Exactly the same as James T Lowe (I made up my mind before scrolling down)!
It's funny - often a way of answering these questions is not selecting the right answer but discarding the wrong ones... In this case I could only discard 2 and of the 2 left D seemed to be more likely (to me).
Joined: Jul 20, 2004 Posts: 3702 Location: Birmingham, UK
Posted: Fri Oct 28, 2005 3:11 pm Post subject:
I have come to the conclusion it was badly explained in the book. This is what I found as the definition on a website:
There are two definitions that are used to describe closed questions. A common definition is:
1. A closed question can be answered with either a single word or a short phrase.

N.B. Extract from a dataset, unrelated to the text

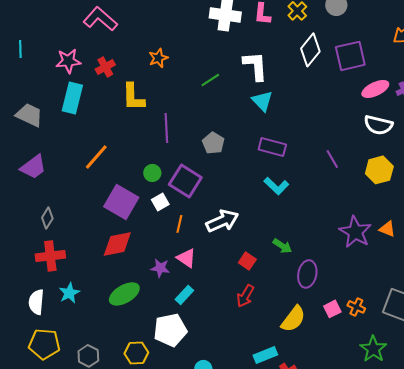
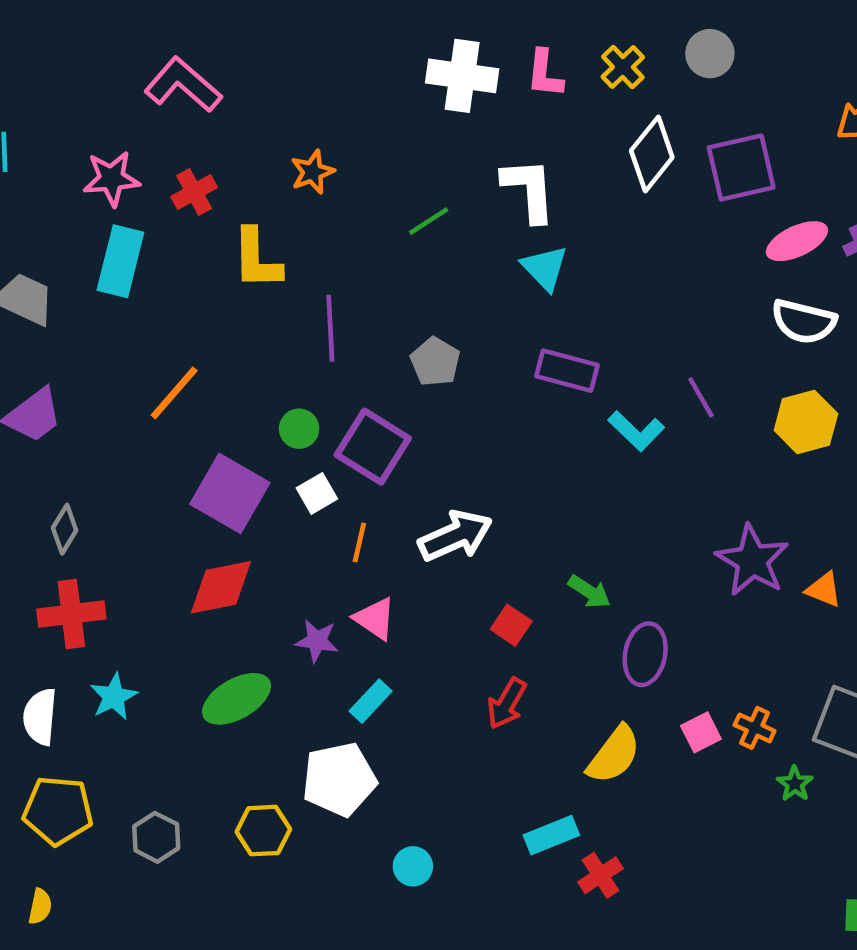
cyan L-shape: (276, 186) -> (636, 431), moved
orange triangle: (387, 229) -> (824, 589), moved
green star: (373, 349) -> (795, 784), moved, size x0.6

Thus 'How old are you?' and 'Where do you live?' are closed questions.
A more limiting definition is:
2. A closed question can be answered with either 'yes' or 'no'.
Thus 'Are you happy?' and 'Is that a knife I see before me?' are closed questions, whilst 'How are you?' and even 'How old are you?' are not, by this definition, closed. This limited definition is also sometimes called a 'yes or no' question, for obvious reasons.
Using closed questions
Closed questions have the following characteristics:
They give you facts.
They are easy to answer.
They are quick to answer.
They keep control of the conversation with the questioner.

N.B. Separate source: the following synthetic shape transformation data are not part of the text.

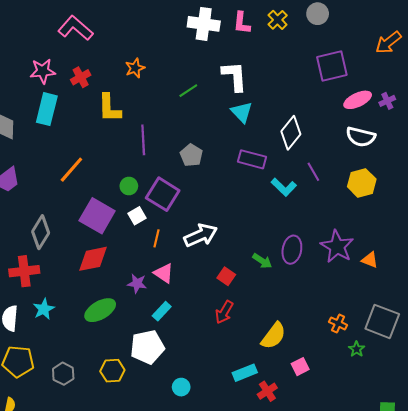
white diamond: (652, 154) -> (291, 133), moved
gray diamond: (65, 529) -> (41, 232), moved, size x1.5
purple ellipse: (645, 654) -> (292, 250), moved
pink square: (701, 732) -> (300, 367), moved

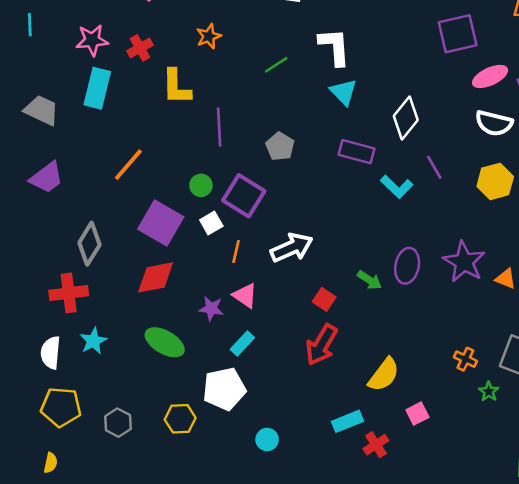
green ellipse: (100, 310) -> (165, 342), turned 60
red arrow: (224, 312) -> (322, 345), size x1.4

So it looks as though there are two types of closed question, and while it only explained the second one in my text book, there was a question on the first one.
Joined: Oct 12, 2004 Posts: 1003 Location: EGSY (Sheffield) Once a city with an airport :-(
Posted: Fri Oct 28, 2005 7:32 pm Post subject:
WhirlyGirl, I think you interpreted the definition of a Closed Question incorrectly - it didn't mean the Answer is either Yes or No, it meant, the answer is Yes, or the answer is No. It couldn't be either as one is incorrect.
I hate smart-ass questions cos whatever you say, there will be an argument against. IB's way of looking at it is quite a good one..
a way of answering these questions is not selecting the right answer but discarding the wrong ones...
and seems to work fairly well for the newer PPL exams (the 4 option ones) although a bit of knowledge is useful too!